### TRY IT
Please set down each entry exactly, omitting any picture it holds.
++++++++++
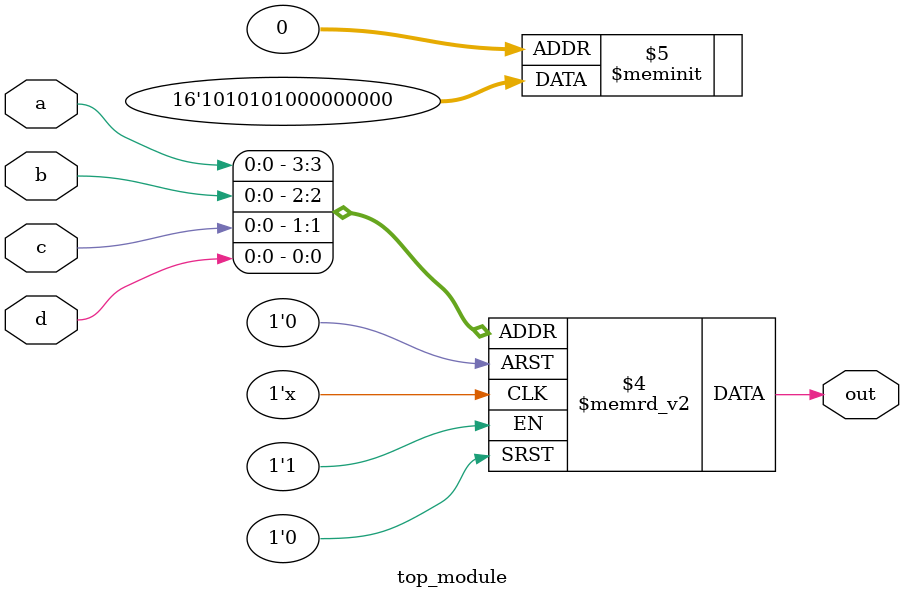
<source format=sv>
module top_module (
	input a, 
	input b,
	input c,
	input d,
	output reg out
);

always @(*) begin
    case ({a, b, c, d})
        4'b0000: out = 0;
        4'b0001: out = 0;
        4'b0010: out = 0;
        4'b0011: out = 0;
        4'b0100: out = 0;
        4'b0101: out = 0;
        4'b0110: out = 0;
        4'b0111: out = 0;
        4'b1000: out = 0;
        4'b1001: out = 1;
        4'b1010: out = 0;
        4'b1011: out = 1;
        4'b1100: out = 0;
        4'b1101: out = 1;
        4'b1110: out = 0;
        4'b1111: out = 1;
        default: out = 0;
    endcase
end

endmodule

</source>
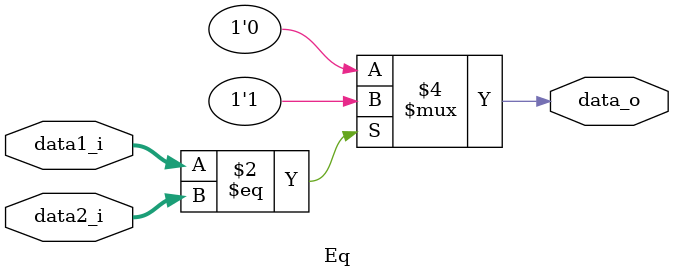
<source format=v>
module Eq(
    data1_i,
    data2_i,
    data_o
);

input	[31:0]	data1_i, data2_i;
output	reg	data_o;

always@(data1_i or data2_i) begin
    if(data1_i == data2_i)
	begin
         data_o <= 1;
	end
    else
	begin
	 data_o <= 0;
	end
end

endmodule

</source>
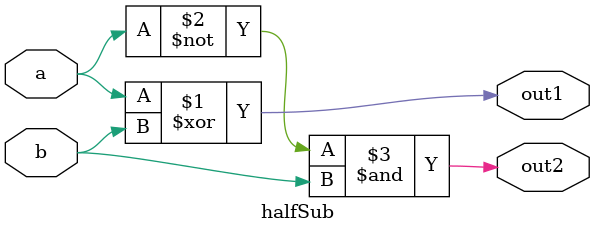
<source format=v>
`timescale 1ns / 1ps

module halfSub(
    input a, b,
    output out1, out2
);

assign out1 = a^b; // difference
assign out2 = (~a)&b; // borrow out

endmodule

</source>
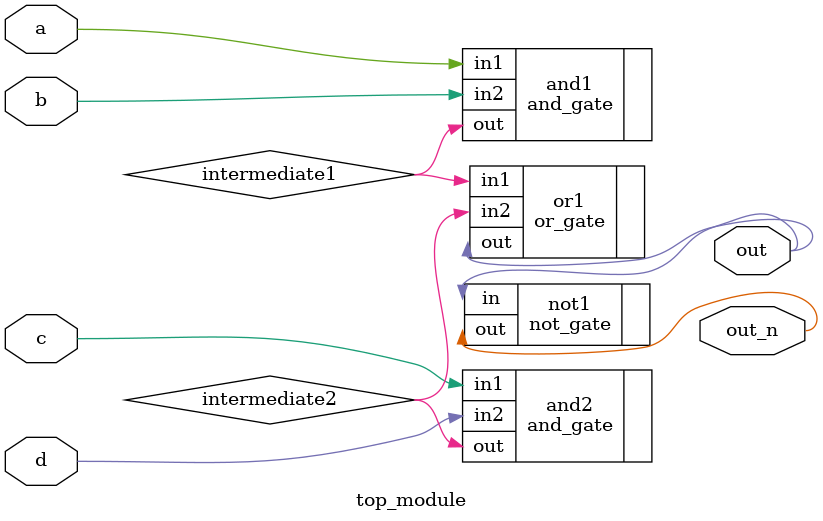
<source format=sv>
module top_module (
	input a,
	input b,
	input c,
	input d,
	output out,
	output out_n );

	wire intermediate1;
	wire intermediate2;

	and_gate and1 (
		.in1(a),
		.in2(b),
		.out(intermediate1)
	);

	and_gate and2 (
		.in1(c),
		.in2(d),
		.out(intermediate2)
	);

	or_gate or1 (
		.in1(intermediate1),
		.in2(intermediate2),
		.out(out)
	);

	not_gate not1 (
		.in(out),
		.out(out_n)
	);

endmodule

</source>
++++++++++
### ANSWER SPACE
<source format=sv>
module top_module (
	input a, 
	input b,
	input c,
	input d,
	output reg out
);

always @(*) begin
    case ({a, b, c, d})
        4'b0000: out = 0;
        4'b0001: out = 0;
        4'b0010: out = 0;
        4'b0011: out = 0;
        4'b0100: out = 0;
        4'b0101: out = 0;
        4'b0110: out = 0;
        4'b0111: out = 0;
        4'b1000: out = 0;
        4'b1001: out = 1;
        4'b1010: out = 0;
        4'b1011: out = 1;
        4'b1100: out = 0;
        4'b1101: out = 1;
        4'b1110: out = 0;
        4'b1111: out = 1;
        default: out = 0;
    endcase
end

endmodule

</source>
<source format=v>
module Eq(
    data1_i,
    data2_i,
    data_o
);

input	[31:0]	data1_i, data2_i;
output	reg	data_o;

always@(data1_i or data2_i) begin
    if(data1_i == data2_i)
	begin
         data_o <= 1;
	end
    else
	begin
	 data_o <= 0;
	end
end

endmodule

</source>
<source format=v>
`timescale 1ns / 1ps

module halfSub(
    input a, b,
    output out1, out2
);

assign out1 = a^b; // difference
assign out2 = (~a)&b; // borrow out

endmodule

</source>
<source format=sv>
module top_module (
	input a,
	input b,
	input c,
	input d,
	output out,
	output out_n );

	wire intermediate1;
	wire intermediate2;

	and_gate and1 (
		.in1(a),
		.in2(b),
		.out(intermediate1)
	);

	and_gate and2 (
		.in1(c),
		.in2(d),
		.out(intermediate2)
	);

	or_gate or1 (
		.in1(intermediate1),
		.in2(intermediate2),
		.out(out)
	);

	not_gate not1 (
		.in(out),
		.out(out_n)
	);

endmodule

</source>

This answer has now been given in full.